What do redheads and razor-wire have in common?

Handle both with care.


My girlfriend is pregnant, and yesterday we went to the first ultrasound together.


“At this stage everything looks absolutely fine,” said the obstetrician.


As I looked at the fuzzy black and white image, I was elated and relieved, but also confused at the same time.


How did they know it’s not ginger?



What’s the difference between gingers and roadkill?


There are skid marks in front of the roadkill.


Q.How do you get redhead’s mood to change quikly?

Wait 10 seconds.


What do redheads make for dinner?



Best ginger jokes

ginger funny jokes

Why do guys date blondes?

All the redheads are taken.


How do you call a ginger in a blonde room?

The invisible woman


A blonde with long legs enters the bus and steps on a dwarf over her ears:

– Hey, redhead, be more careful.

– I’m blonde, not redhead.

– I see better from below!

ginger joke


Myth: Gingers have no soul. They have the heart of ice

Fact: Ginger gets one freckle for every soul they stole.


If you are in a relationship with a ginger, you will not be able to separate from her but she will separate from you.
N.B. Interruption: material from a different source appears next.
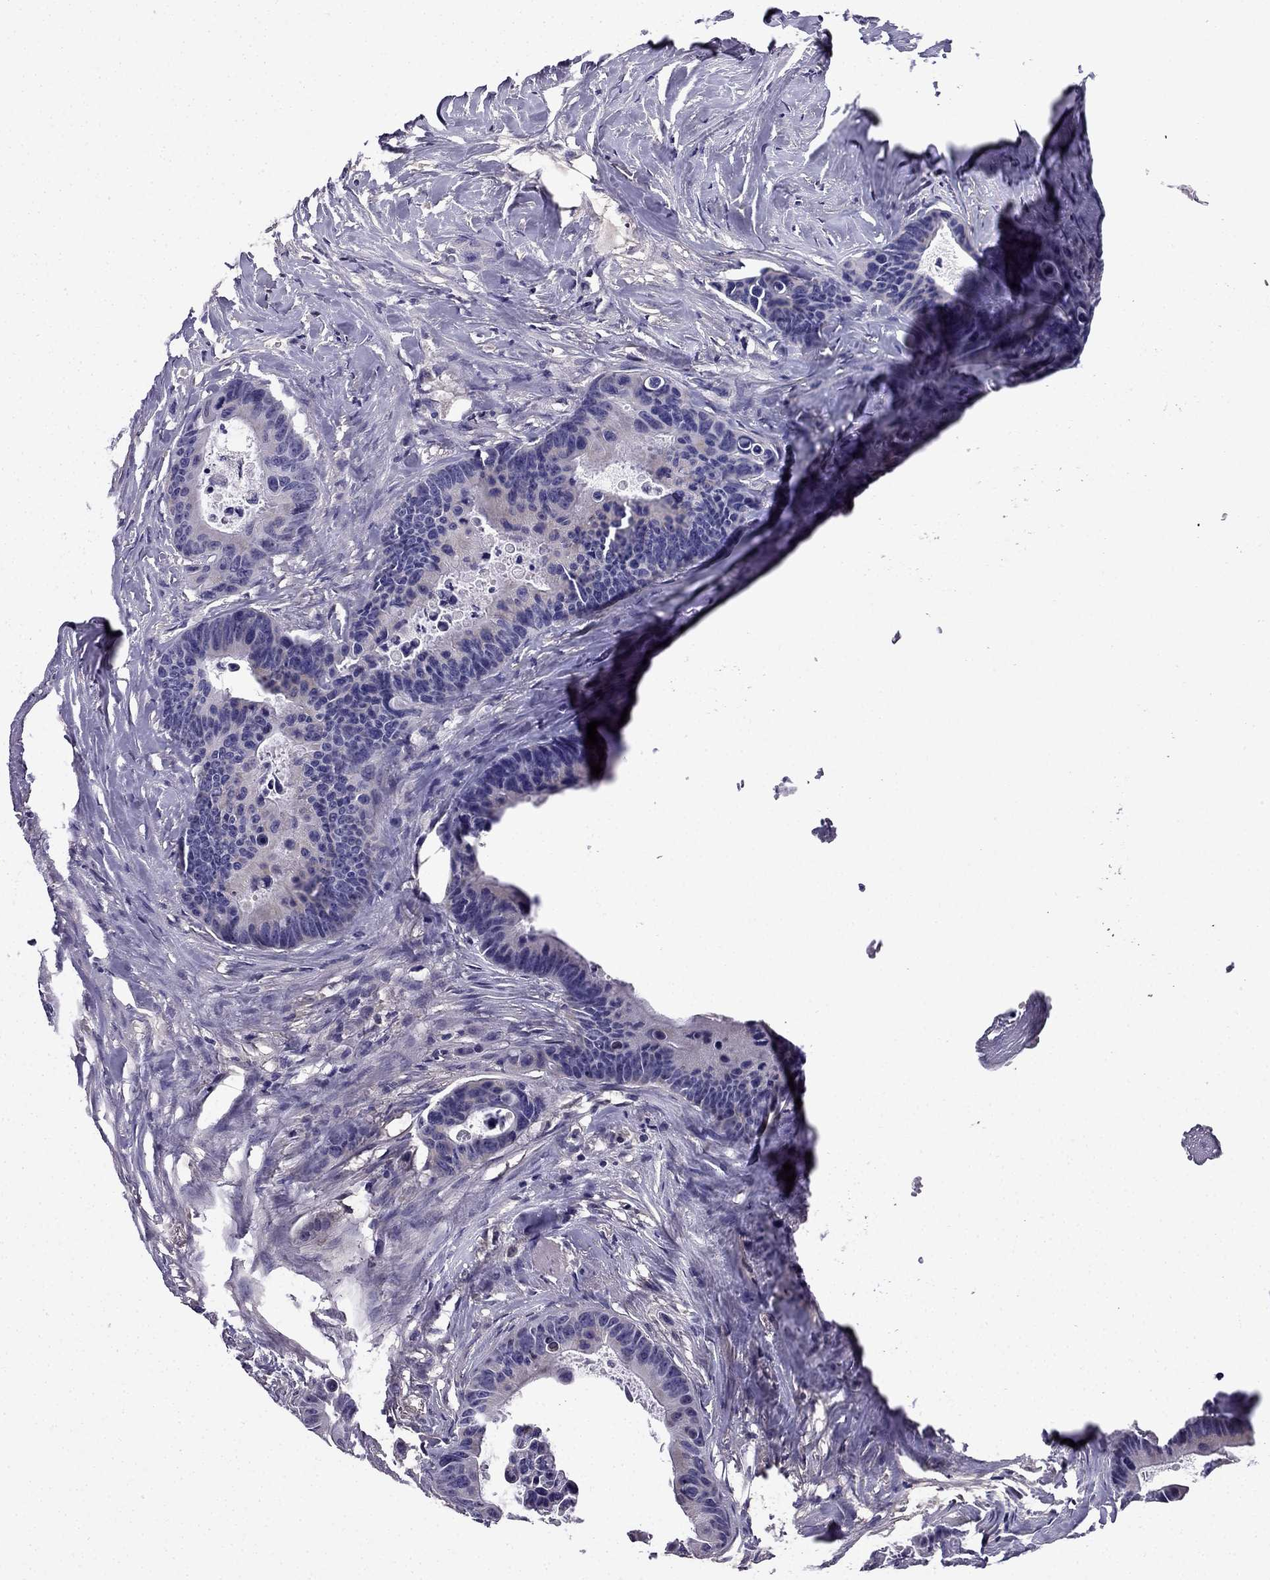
{"staining": {"intensity": "weak", "quantity": "<25%", "location": "cytoplasmic/membranous"}, "tissue": "colorectal cancer", "cell_type": "Tumor cells", "image_type": "cancer", "snomed": [{"axis": "morphology", "description": "Adenocarcinoma, NOS"}, {"axis": "topography", "description": "Colon"}], "caption": "Human colorectal adenocarcinoma stained for a protein using immunohistochemistry shows no staining in tumor cells.", "gene": "SLC6A2", "patient": {"sex": "female", "age": 87}}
Today I was walking through the mall and from a distance I heard a man crying. I go to see what happens and how he cries, and at that moment I see a ginger girl next to him. Then I understood why she was crying!

red head jokes


Q: What’s worse than finding a worm in your apple?

A: Have a baby with red hair.


A ginger, brunette, and a blond are stranded on an island when they find a lamp

The Genie appears and offers to grant them each 1 wish.

The ginger wishes for a fully manned cruise ship to appear and sail herself off the island.

The brunette wishes for a private jet pilot to appear and flys herself off the island.

And the blond feeling somewhat lonely says “You know I wish my friends were all back here, I miss them”.